Lazygit is roughly similar to magit but it's written in go so it starts quicker if you don't already live in emacs.

scns · 2 years ago
Someone here on HN wrote once that he uses Intellij for it's Git interface. Idea and PyCharm Community editions are free. Worth checking out IMHO. I use Intellij, but can totally understand if it is not evereyones' cup of tea.
8organicbits · 2 years ago
Secrets management seems like a concern. It's really hard for developers to keep credentials and keys out of git. It looks like `gut save` adds anything that not already in .gitignore. Even less attention to the tracked files could make that worse.

I wonder if you could try to detect and warn about secrets, maybe via content inspection.

julien040 · 2 years ago
Yes, I definitely didn't think about this issue.

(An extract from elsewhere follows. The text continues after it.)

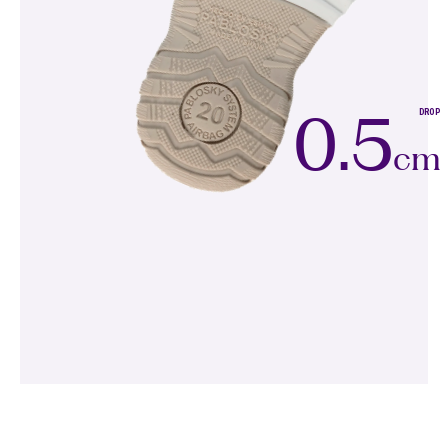
DROP
0.5
cm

Secret detection seems hard. Maybe "gut save" should inform the user which file will be committed to prevent committing a credentials file, but it's probably not the right solution. I must look into that.

danenania · 2 years ago
If anyone needs help keeping secrets out of git, you could give EnvKey[1] a look (disclaimer: I'm the founder). It aims to keep all secrets out of the repo completely so that you can't be burned by forgetting to add something to .gitignore or other mistakes along those lines.

It takes a few minutes to install and then all your secrets and config will be in the environment, and will stay automatically up-to-date when there are changes.

Might be a way to cut out that particular failure mode when using Gut (which looks interesting btw--kinda like Git: the good parts).

1 - https://github.com/envkey/envkey

8organicbits · 2 years ago
There's some open source tools that attempt to help, but yeah, it's a hard problem.

https://github.com/topics/secrets-detection

playingalong · 2 years ago
I know how it works in practice...

But the rule I preach everywhere is never to write credentials in your code. Even if it's your Hello World kind of a local small program to test out things.

Alternative: store the credentials in /tmp/my.password and load it in your program. Most programming languages make it easy.

5evOX5hTZ9mYa9E · 2 years ago
One use everyone here seems to ignore is that git has become a collaboration tool outside its immediate uses as a software development workflow. For people like me who don't need all the advanced uses but simply want to be able to version control some files, this simplified interface is excellent. Thank you.
BlackLotus89 · 2 years ago
I'm starting to get confused with all the git clients/wrapper out there I first thought you would be https://github.com/sdslabs/gut/ or maybe https://github.com/tillberg/gut or https://github.com/quilicicf/Gut

Choosing a name is hard and all the gut ones are taken (haha...), but maybe at least choose one that isn't used multiple times for the same use case. You probably wrote kt for yourself and I name my programs however I like as well, but man you even registered a domain for it. Let's hope it finds more traction than all the other gut clients

julien040 · 2 years ago
I didn't know these projects existed. I took gut because on an AZERTY keyboard, the two letters closest to I are U and O. But O would have given got which is a Node.JS library. I hope this project won't conflict with anyone using other software called gut.
BlackLotus89 · 2 years ago
My first intuition why someone would use gut was that it's german for good so a "good" git client.

Most of the clients I listed I knew from HN itself they were posted in the past and I first thought this was a repost :)

From a quick search in the pacman and ubuntu repository none of those packages (or for that matter any other package) has a binary called gut. So if your client will be a smash hit you could be the first ;) good luck with that

mr_mitm · 2 years ago
I wish there was a scalable solution to the naming problem. I totally get why the NSA would name their tools ETERNAL BLUE, DOUBLE PULSAR or some such. They probably have a name generator.